Quote the text read from each of the records below word for word, leaving the pictures out of your answer.

#####

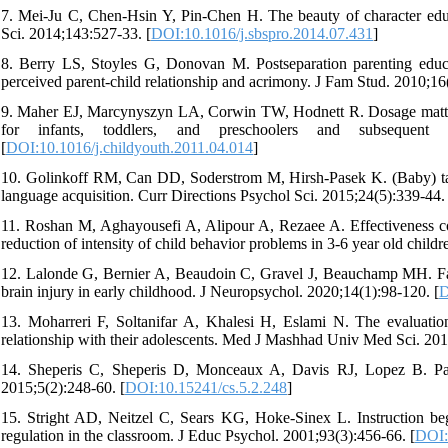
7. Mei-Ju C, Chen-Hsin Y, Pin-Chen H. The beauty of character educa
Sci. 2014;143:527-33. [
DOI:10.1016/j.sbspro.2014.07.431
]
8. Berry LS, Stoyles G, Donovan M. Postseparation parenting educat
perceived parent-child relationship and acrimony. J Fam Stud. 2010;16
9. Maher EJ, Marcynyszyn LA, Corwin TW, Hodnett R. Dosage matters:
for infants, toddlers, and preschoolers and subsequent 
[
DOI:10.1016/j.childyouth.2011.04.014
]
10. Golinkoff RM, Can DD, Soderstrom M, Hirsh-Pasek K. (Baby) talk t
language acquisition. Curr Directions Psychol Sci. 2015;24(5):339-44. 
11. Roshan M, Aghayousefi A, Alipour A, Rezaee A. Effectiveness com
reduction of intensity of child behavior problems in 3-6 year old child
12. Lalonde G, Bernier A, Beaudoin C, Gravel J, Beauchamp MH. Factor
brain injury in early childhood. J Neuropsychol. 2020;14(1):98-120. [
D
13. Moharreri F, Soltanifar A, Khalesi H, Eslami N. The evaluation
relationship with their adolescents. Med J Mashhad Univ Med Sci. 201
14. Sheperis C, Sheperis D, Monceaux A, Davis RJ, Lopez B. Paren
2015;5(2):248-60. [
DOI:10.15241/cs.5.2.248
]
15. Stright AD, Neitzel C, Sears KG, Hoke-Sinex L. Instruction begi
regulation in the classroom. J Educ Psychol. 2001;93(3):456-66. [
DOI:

#####

* Solution for this task
7. Mei-Ju C, Chen-Hsin Y, Pin-Chen H. The beauty of character educa
Sci. 2014;143:527-33. [
DOI:10.1016/j.sbspro.2014.07.431
]
8. Berry LS, Stoyles G, Donovan M. Postseparation parenting educat
perceived parent-child relationship and acrimony. J Fam Stud. 2010;16
9. Maher EJ, Marcynyszyn LA, Corwin TW, Hodnett R. Dosage matters:
for infants, toddlers, and preschoolers and subsequent 
[
DOI:10.1016/j.childyouth.2011.04.014
]
10. Golinkoff RM, Can DD, Soderstrom M, Hirsh-Pasek K. (Baby) talk t
language acquisition. Curr Directions Psychol Sci. 2015;24(5):339-44. 
11. Roshan M, Aghayousefi A, Alipour A, Rezaee A. Effectiveness com
reduction of intensity of child behavior problems in 3-6 year old child
12. Lalonde G, Bernier A, Beaudoin C, Gravel J, Beauchamp MH. Factor
brain injury in early childhood. J Neuropsychol. 2020;14(1):98-120. [
D
13. Moharreri F, Soltanifar A, Khalesi H, Eslami N. The evaluation
relationship with their adolescents. Med J Mashhad Univ Med Sci. 201
14. Sheperis C, Sheperis D, Monceaux A, Davis RJ, Lopez B. Paren
2015;5(2):248-60. [
DOI:10.15241/cs.5.2.248
]
15. Stright AD, Neitzel C, Sears KG, Hoke-Sinex L. Instruction begi
regulation in the classroom. J Educ Psychol. 2001;93(3):456-66. [
DOI:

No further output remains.